This is becoming a season of abandoned cash in Nigeria. Sources are telling ‘Heard on the Street’ that sitting in the vaults of Nigerian banks is as much as US$2.5 billion belonging to customers who have refused to come forward to claim them because they do not want to be linked with the money. The customers abandoned the money after the introduction of the Biometric Verification Number (BVN).
The monies have been placed in the banks under different names to hide their identity but with BVN, these individuals will have to show their identity in other to be able to claim it and since most of them are not in a position to explain how they came about the huge cash at their disposal, they would rather allow the money to sit quietly in the vaults of the various banks than lay claim to them.
So the sad situation now is that the money is not useful to its real owners while the government also has no access to the money. Only the banks are enjoying the float of sitting on money that no one is laying claim to.
So some people are suggesting that the government should offer some form of amnesty for “looted” funds as was recently done in Indonesia. This could be done by giving those who own these questionable funds, whether it is in Nigerian banks or offshore banks, a window in which to declare these funds with no questions asked on how it was obtained.

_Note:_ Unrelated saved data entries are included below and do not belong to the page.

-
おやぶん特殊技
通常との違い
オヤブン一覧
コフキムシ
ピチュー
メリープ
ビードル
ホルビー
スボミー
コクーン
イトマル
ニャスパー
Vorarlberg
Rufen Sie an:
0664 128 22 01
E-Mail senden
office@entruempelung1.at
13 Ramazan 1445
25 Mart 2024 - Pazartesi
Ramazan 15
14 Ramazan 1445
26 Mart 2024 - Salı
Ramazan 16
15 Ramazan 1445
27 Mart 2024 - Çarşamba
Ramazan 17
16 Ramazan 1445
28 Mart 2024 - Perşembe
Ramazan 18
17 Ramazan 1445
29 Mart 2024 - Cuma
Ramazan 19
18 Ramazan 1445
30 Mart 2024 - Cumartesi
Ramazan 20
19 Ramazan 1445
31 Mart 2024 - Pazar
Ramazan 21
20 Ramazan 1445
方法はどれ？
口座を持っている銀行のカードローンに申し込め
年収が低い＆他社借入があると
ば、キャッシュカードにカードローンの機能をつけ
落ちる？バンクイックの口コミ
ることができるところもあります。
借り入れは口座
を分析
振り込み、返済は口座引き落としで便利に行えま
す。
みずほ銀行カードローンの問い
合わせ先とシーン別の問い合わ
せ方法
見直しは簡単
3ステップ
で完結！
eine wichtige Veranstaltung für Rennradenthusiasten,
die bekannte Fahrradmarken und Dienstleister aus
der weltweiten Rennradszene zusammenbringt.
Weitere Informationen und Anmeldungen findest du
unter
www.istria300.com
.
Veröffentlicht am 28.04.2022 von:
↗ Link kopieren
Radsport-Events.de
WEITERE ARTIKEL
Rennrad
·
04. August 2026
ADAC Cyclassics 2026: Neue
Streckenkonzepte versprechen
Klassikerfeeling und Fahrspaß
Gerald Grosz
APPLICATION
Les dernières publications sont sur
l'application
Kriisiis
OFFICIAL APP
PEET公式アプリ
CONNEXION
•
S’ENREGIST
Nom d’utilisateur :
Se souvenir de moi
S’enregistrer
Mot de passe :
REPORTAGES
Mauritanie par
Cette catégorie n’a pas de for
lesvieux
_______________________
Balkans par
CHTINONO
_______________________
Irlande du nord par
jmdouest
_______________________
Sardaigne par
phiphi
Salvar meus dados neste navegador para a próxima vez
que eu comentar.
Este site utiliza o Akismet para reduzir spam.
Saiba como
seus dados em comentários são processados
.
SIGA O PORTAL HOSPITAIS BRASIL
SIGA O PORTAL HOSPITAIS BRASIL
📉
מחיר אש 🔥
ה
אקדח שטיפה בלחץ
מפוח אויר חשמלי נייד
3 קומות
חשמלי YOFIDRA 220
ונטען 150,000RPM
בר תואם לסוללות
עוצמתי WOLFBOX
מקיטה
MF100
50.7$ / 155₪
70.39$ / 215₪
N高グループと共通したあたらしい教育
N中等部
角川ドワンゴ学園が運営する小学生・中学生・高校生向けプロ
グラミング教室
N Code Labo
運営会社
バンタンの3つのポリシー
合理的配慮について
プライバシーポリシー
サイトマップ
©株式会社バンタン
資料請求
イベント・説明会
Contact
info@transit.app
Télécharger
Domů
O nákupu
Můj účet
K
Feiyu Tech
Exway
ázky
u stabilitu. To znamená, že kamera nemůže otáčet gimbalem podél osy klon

The government can then impose a heavy tax on the declared funds of say 50 percent to 70 percent with no threat of prosecution. This way, the government can get a lot of this illicit wealth back into its purse. The Indonesian government recently offered a tax amnesty which resulted in Indonesians declaring US$330 billion of their assets to the government. There are those who think the Indonesian model could be applied in Nigeria, although there is the fear that Nigerians will not trust the government enough to come forward.